## 本文抜粋
--*--

ただ、ラファエル・エリアスは次節(9月20日)の清水エスパルス戦はイエローカードの累積で出場停止。エース不在のなか勝点を奪いきれるかは注目だ。

【監督のサッカーがハマっている柏】

 柏レイソルは、今季から就任したリカルド・ロドリゲス監督のサッカーがハマればやるのではと予想していたが、これほどの結果を出していることには驚きしかない。

 柏のスタイルはボールを保持する時間が長いため攻撃的だと思われがちだが、実はボールの保持時間を長くすることで守備のリスクを低くしている。リーグ最少の負け数、リーグ2位タイの引き分け数がそれを物語っている。

 シャドーをつとめる小泉佳穂と渡井理己、右ウイングバックの久保藤次郎などの選手たちのうまさが目を引くが、リカルドサッカーの体現には1トップの垣田裕暉の存在が不可欠だろう。前線で体を張り、泥臭くプレーする。彼がガムシャラに相手ボールを追うことで、中盤やDF陣の守備がしっかり機能し、チームのサッカーが成立していると言ってもいいほどだ。

--*--

## 次の課題
1. 本文について、次の問いに短く答えてください。
(a) ラファエル・エリアスが清水エスパルス戦に出場できない理由は何か。
(b) リカルド・ロドリゲス監督が柏レイソルの監督に就任したのはいつからか。
(c) 柏で1トップをつとめているのは誰か。
2. 本文の「柏のスタイルはボールを保持する時間が長いため攻撃的だと思われがちだが、実はボールの保持時間を長くすることで守備のリスクを低くしている。」という一文を英語に訳してください。
3. 柏レイソルを扱った本文を、最後の文の後から書き継いでください。
この後の一覧は別の出典から取ったものです。

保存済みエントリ
--*--

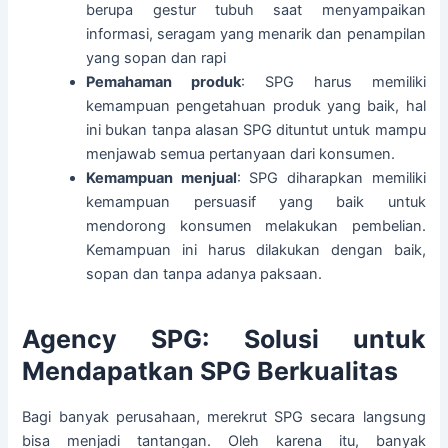
berupa gestur tubuh saat menyampaikan
informasi, seragam yang menarik dan penampilan
yang sopan dan rapi
Pemahaman produk
: SPG harus memiliki
kemampuan pengetahuan produk yang baik, hal
ini bukan tanpa alasan SPG dituntut untuk mampu
menjawab semua pertanyaan dari konsumen.
Kemampuan menjual
: SPG diharapkan memiliki
kemampuan persuasif yang baik untuk
mendorong konsumen melakukan pembelian.
Kemampuan ini harus dilakukan dengan baik,
sopan dan tanpa adanya paksaan.
Agency SPG: Solusi untuk
Mendapatkan SPG Berkualitas
Bagi banyak perusahaan, merekrut SPG secara langsung
bisa menjadi tantangan. Oleh karena itu, banyak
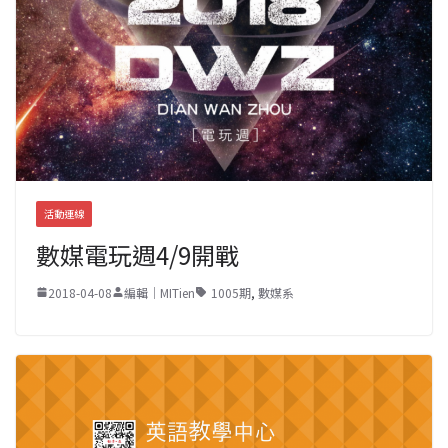
活動連線
數媒電玩週4/9開戰
2018-04-08
編輯｜MITien
1005期
,
數媒系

--*--

## 順に解答
1.
(a) イエローカードの累積による出場停止
(b) 今季から
(c) 垣田裕暉

2. Kashiwa's style tends to be seen as attacking because the team keeps the ball for long periods, but in fact, by extending its time in possession, it lowers its defensive risk.

3.
 FWには日本代表の細谷真大もいるが、プレー時間を比べれば、垣田の存在がいかに大きいかがわかるだろう。ただし、柏が優勝を勝ち取るためには、細谷の力は必要なものだ。「どうしても1点がほしい」状況で、細谷がスピードなどの持ち味を発揮してゴールを奪えれば、柏が栄冠に近づくことになるはずだ。

 鹿島アントラーズは、シーズン前半は接戦を勝ちきり、勝点を積み上げて首位を快走していたが、6月下旬から7月にかけて3連敗。それまでのようにギリギリの試合展開をモノにできずに停滞した。

それでもズルズルいかずに、8月のアビスパ福岡戦や清水エスパルス戦は相手に先制点を奪われながらも、なんとか同点に追いついて引き分けに持ち込み、優勝戦線に踏みとどまれたのは大きい。

 そして第29節は、湘南ベルマーレに3-0と快勝。京都のラファエル・エリアスと並ぶ得点ランク1位のFWレオ・セアラや右SBの濃野公人などに、シーズン前半の調子を取り戻すようなゴールが生まれたことも、この先の終盤戦に向けては大きい。

【優勝への勝点計算の仕方】

 第29節を終えた時点での上位陣の順位は、勝点55に京都(1位)と鹿島(2位)がいて、勝点54で柏(3位)とヴィッセル神戸(4位)がつづき、FC町田ゼルビア(5位)とサンフレッチェ広島(6位)は勝点51だ。

 勝点差だけにフォーカスすると、首位・京都から町田や広島までは勝点4差。まだまだ行方はわからないように映るのだが、リーグ戦の優勝争いにはまた違う見方もある。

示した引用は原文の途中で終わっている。